A month on from TEDGlobal: The magic needs some help
CORD’s Joanna Wheeler offers a critical reflection about her experience preparing and performing a TED Talk during the TEDGlobal 2014 event in Rio de Janeiro, this past October. Stay tuned for a video of Joanna’s talk, as it is released in the coming weeks. This blog has been reposted from the Sustainable Livelihoods Foundation website.
By: Joanna Wheeler
‘That’s the magic of TED,’ said Chris Anderson—‘you can walk up to anyone and talk to them.’ This was the advice that he gave the speakers at TEDGlobal 2014 at the opening reception in Rio de Janeiro a month ago. It is true for me that it was possible to have many interesting conversations with a whole variety of people—from lost Mexican baroque manuscripts to the idea of storytelling while on a boat to Antarctica—I certainly had some unexpected and surprising insights as a result of the people that I met during the event.
I’ve been thinking a lot about my experience at TED over the last month. It was a slightly surreal mix of ideas, people, sounds, and nerves soaked with nice coffee and a beautiful setting. There were some really brilliant talks, but, for me, there was something about the whole model of TED that didn’t quite add up as it should have. I can’t help but think about how even the TED magic needs a little help now and then.
The TED format is based on a ‘one-to-many’ model of communication—as a speaker, you are sending your talk out to many others, hoping that they will understand it. This is where the model of TED could be pushed further. All the energy, excitement, dissent, and insight that is generated during the live TED event dissipates very quickly to the individual level. It doesn’t become more than the sum of its parts. There is not enough within the structure of TED that allows for interaction, co-creation, and debate—for building something new beyond what is put on stage. And this is a real missed opportunity given the efforts TED organizers go to, to bring diverse and interesting perspectives together in the first place.
The truth is that people very rarely change their beliefs or behaviours because they watch a 15-min talk, no matter how good it is (and a lot of the talks were very good). The power of ideas to change things comes through the discussion of those ideas, through channels of communication that allow for interaction and debate—that can take ideas and expand and stretch them by applying them to different contexts and experiences.

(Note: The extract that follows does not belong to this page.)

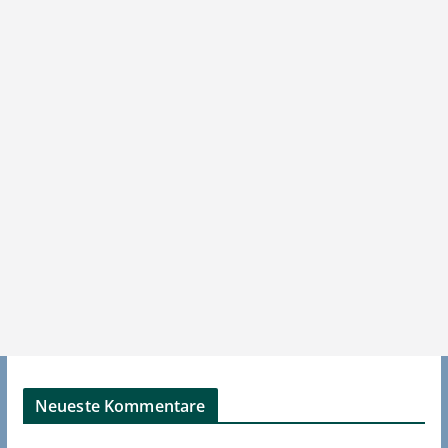
Neueste Kommentare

The TED format has been hugely successful at getting attention for people and ideas that may not normally be heard. It’s become a powerful brand, at least in the English-speaking world. And it has also attracted its fair share of criticisms.
The underlying assumption about how TED works is that the speaker/performer delivers a well-crafted, compelling statement or performance. As a speaker, after working through multiple versions of a script, I was encouraged to ‘be relaxed’ and to try and communicate my personality through my talk. All of the effort that goes into preparing the talk (and there is a lot) is about delivering something that will succeed in convincing people who watch it about the importance/relevance of your idea (and to a certain extent, about the importance of you). Essentially, it is still the conventional model of a conference, but done with better food, nicer surroundings, and a serious PR machine.
Delivering a TED talk is like trying to send a silver bullet out into the ether in the hopes of hitting a target you can’t quite see—you want it to land with maximum impact on your audience, both live and virtual. But really, once you let the bullet fly, you have no idea where it will go from there.
As a facilitator and participatory researcher, I have learned that people don’t gain the most through being told something by me—the inputs that are given are important, but the real insights and gains are made in the ways that people interact with those inputs. Beyond watching a TED talk, what is more important is how people react to the ideas, generate new ones, disagree, challenge, and make something new in the process. There are many examples of how this can be done.
TED is hyper-individualised—there’s a quasi-celebrity cultivated around the speakers, and to me it felt like the audience was sitting there waiting to be impressed. I wanted TED to ask more of the audience and the speakers—instead of just passively receiving ideas, or delivering them in a 15-minute slot.
I want to know what would happen if there was an attempt to channel the energy and ideas that TED generates collectively. The only formal session of TED that was interactive was a town hall session of about 30 min in which about 10 people from the audience of 1000 were able to make a short statement. This is not really constructive in terms of really generating something new, and it’s not enough time for meaningful debate. With all the creativity that TED brings to the conventional format of a conference, there is still the opportunity to go much further and innovate around the model itself.
I couldn’t resist thinking about what I would do if I had free rein to add something creative, collaborative and interactive to the TED format. I would invite members of the audience and speakers to come together around a topic or question, to snowball actions and ideas, to be iterative, and to produce a live pitch about what comes out of this process, using technology and creativity (and maybe a story or two!). It would be something unexpected and different from the carefully crafted and staged talks. Then I would get people to talk about this experience and why it matters.